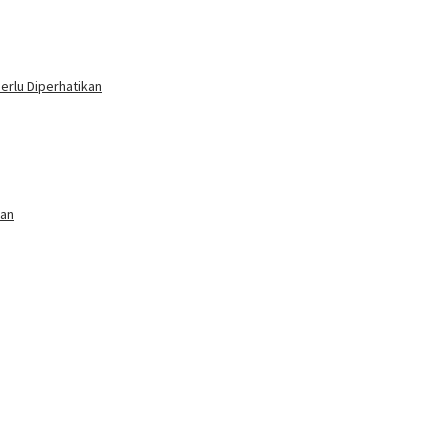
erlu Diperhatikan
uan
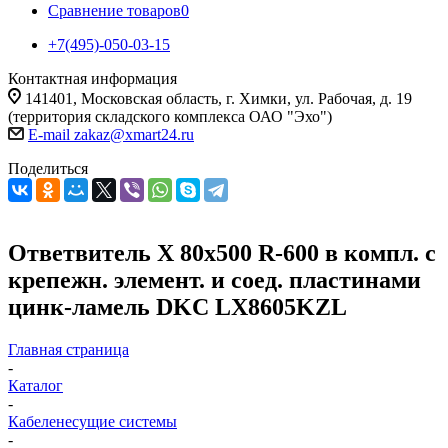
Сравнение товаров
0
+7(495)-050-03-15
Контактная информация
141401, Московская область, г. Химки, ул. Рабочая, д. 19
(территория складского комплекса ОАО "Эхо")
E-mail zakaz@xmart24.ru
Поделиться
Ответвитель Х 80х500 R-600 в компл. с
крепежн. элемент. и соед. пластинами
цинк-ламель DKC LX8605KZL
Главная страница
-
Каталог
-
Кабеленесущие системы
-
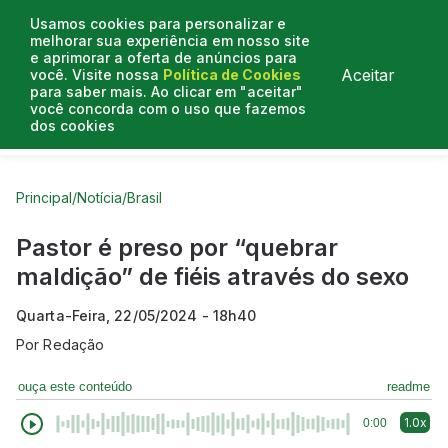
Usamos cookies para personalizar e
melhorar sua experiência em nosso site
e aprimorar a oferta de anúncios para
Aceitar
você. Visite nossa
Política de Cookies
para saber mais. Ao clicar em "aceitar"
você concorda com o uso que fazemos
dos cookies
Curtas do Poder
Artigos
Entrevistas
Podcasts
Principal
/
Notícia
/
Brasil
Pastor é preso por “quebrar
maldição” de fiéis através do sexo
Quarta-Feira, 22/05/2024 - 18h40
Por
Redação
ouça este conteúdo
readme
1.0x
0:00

::::::

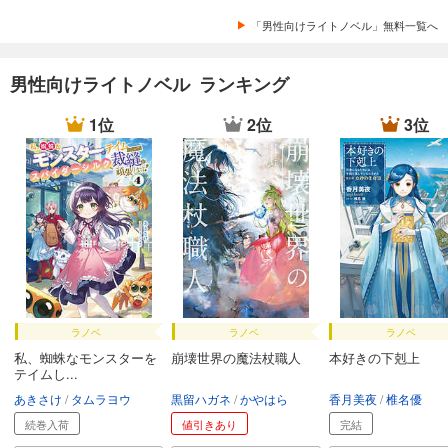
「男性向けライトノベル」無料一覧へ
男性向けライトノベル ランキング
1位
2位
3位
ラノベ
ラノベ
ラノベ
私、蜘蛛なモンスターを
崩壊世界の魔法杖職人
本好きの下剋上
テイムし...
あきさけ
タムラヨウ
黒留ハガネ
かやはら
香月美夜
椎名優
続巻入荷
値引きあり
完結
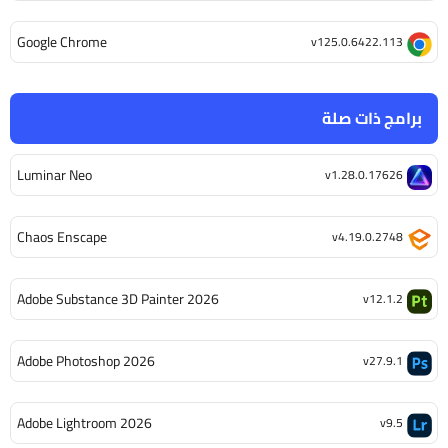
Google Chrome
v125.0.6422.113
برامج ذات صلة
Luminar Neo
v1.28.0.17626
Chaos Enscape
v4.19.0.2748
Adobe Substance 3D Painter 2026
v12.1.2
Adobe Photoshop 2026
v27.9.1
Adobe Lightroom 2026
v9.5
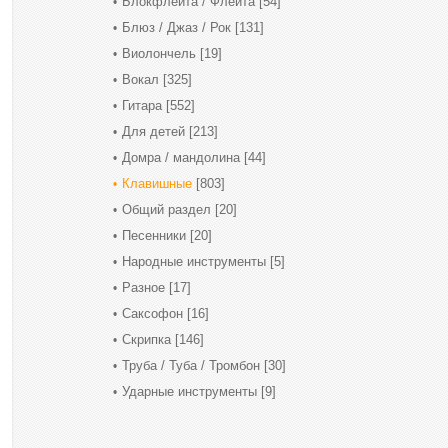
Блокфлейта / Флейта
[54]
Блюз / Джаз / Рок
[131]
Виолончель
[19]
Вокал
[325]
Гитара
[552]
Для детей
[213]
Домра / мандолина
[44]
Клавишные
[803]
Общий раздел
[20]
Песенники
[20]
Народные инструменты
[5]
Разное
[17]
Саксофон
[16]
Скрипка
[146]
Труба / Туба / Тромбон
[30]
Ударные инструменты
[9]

::::::

▶ [WORK ORDER]:
Count the lines of the material above that contain the string "инструменты", matching case exactly. Give only the number.

▶ [RESULT OF THE TASK]:
2